| DeltaRSqNB {betaNB} | R Documentation |
Estimate Improvement in R-Squared and Generate the Corresponding Sampling Distribution Using Nonparametric Bootstrapping
Description
Estimate Improvement in R-Squared and Generate the Corresponding Sampling Distribution Using Nonparametric Bootstrapping
Usage
DeltaRSqNB(object, alpha = c(0.05, 0.01, 0.001))
Arguments
object |
Object of class |
alpha |
Numeric vector.
Significance level |
Details
The vector of improvement in R-squared
(\Delta R^{2})
is estimated from bootstrap samples.
Confidence intervals are generated by obtaining
percentiles corresponding to 100(1 - \alpha)\%
from the generated sampling
distribution of \Delta R^{2},
where \alpha is the significance level.
Value
Returns an object
of class betanb which is a list with the following elements:
- call
Function call.
- args
Function arguments.
- thetahatstar
Sampling distribution of
\Delta R^{2}.- vcov
Sampling variance-covariance matrix of
\Delta R^{2}.- est
Vector of estimated
\Delta R^{2}.- fun
Function used ("DeltaRSqNB").
Author(s)
Ivan Jacob Agaloos Pesigan
See Also
Other Beta Nonparametric Bootstrap Functions:
BetaNB(),
DiffBetaNB(),
NB(),
PCorNB(),
RSqNB(),
SCorNB()
Examples
# Data ---------------------------------------------------------------------
data("nas1982", package = "betaNB")
# Fit Model in lm ----------------------------------------------------------
object <- lm(QUALITY ~ NARTIC + PCTGRT + PCTSUPP, data = nas1982)

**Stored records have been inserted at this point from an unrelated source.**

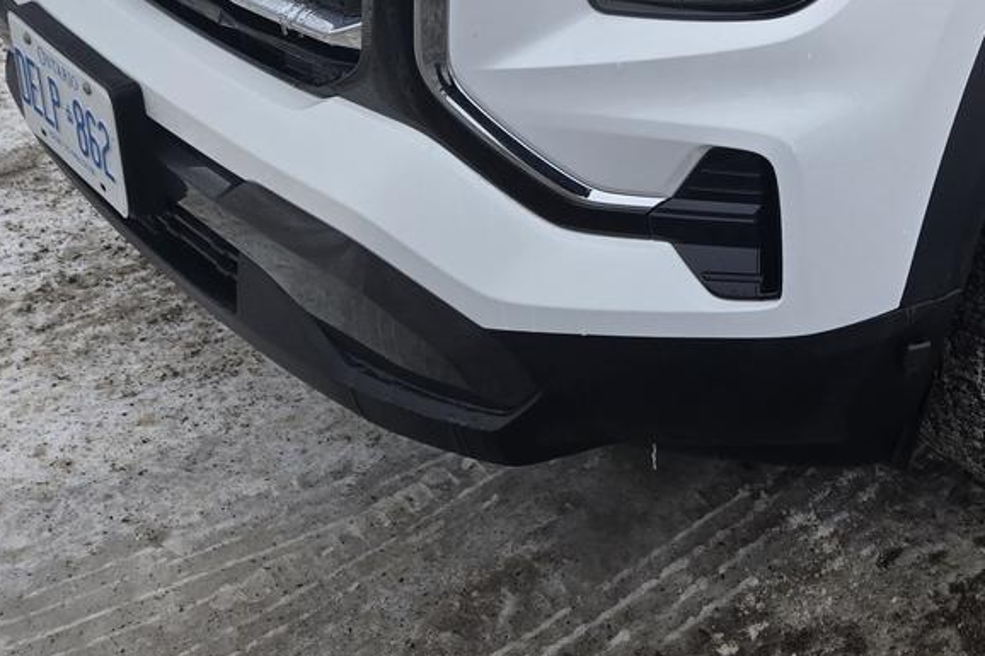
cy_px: -58
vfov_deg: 23.9
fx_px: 1450
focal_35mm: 53
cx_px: 930
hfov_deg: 34.8
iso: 25
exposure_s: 1/661
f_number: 1.8
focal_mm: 5.4
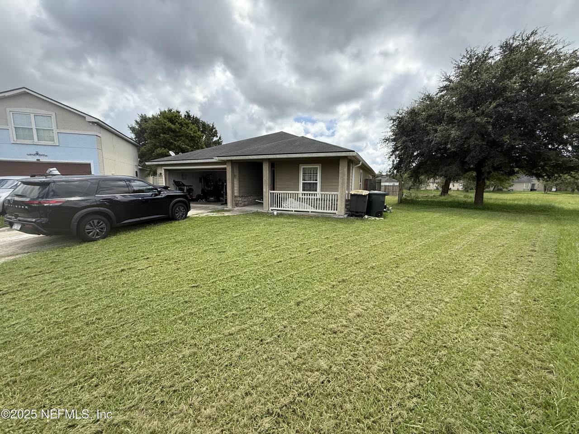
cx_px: 290
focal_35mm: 14
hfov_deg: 102.1
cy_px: 217
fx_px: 234
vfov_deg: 85.7
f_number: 2.2
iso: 64
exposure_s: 1/1431
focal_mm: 2.22
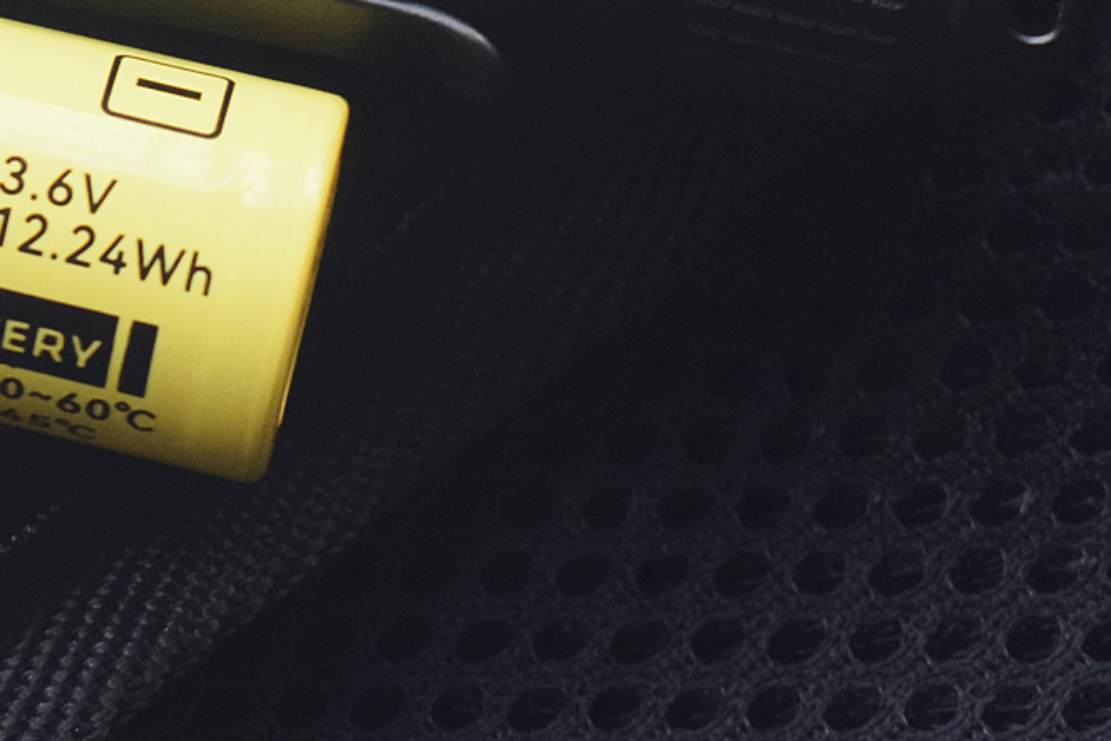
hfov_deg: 8.2
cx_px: -294
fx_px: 7670
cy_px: -131
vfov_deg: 5.5
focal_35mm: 249
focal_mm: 55
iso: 3200
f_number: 6.3
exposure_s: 1/160
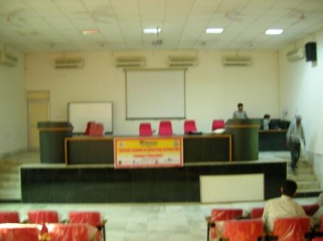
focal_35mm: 34
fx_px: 317
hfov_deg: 54.0
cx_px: 162
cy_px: 120
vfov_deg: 41.7
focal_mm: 5.7
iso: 52
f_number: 2.9
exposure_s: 1/4.1
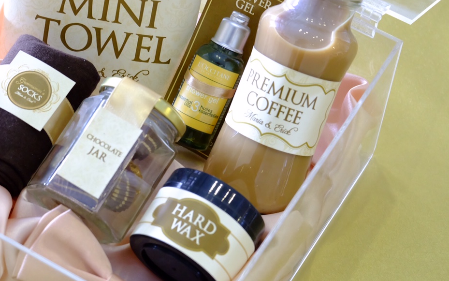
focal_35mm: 118
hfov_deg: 17.6
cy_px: 132
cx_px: 159
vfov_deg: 11.1
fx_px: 1444
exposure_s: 1/38
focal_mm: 56.2
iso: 3200
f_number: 4.6
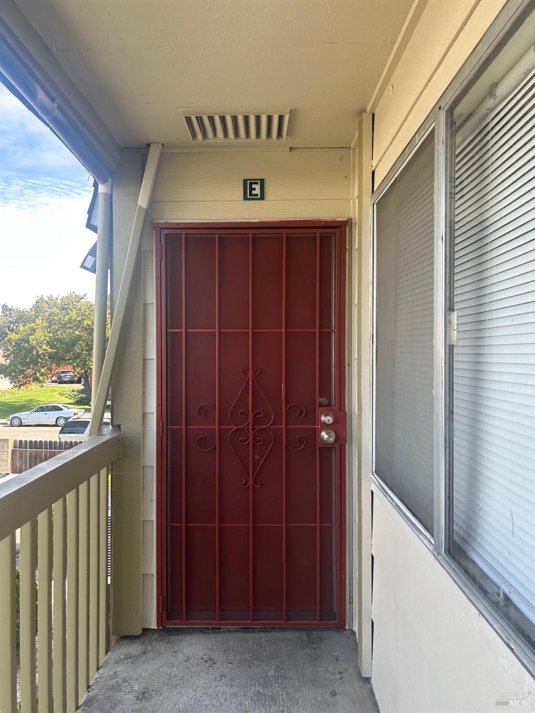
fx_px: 536
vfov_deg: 67.3
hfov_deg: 53.1
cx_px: 268
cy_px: 356
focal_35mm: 26
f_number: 1.5
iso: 50
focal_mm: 5.7
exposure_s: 1/460
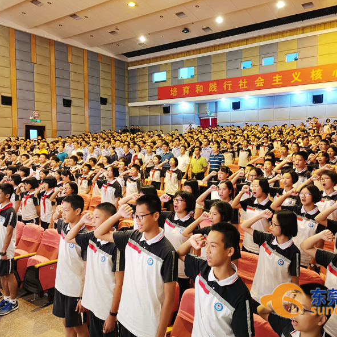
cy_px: 168
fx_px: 341
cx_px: 182
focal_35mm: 31
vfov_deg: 52.5
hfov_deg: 52.5
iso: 1250
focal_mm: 4.75
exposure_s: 1/25
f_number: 1.8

# NB -----------------------------------------------------------------------
nb <- NB(
object,
R = 100, # use a large value e.g., 5000L for actual research
seed = 0508
)
# DeltaRSqNB ---------------------------------------------------------------
out <- DeltaRSqNB(nb, alpha = 0.05)
## Methods -----------------------------------------------------------------
print(out)
summary(out)
coef(out)
vcov(out)
confint(out, level = 0.95)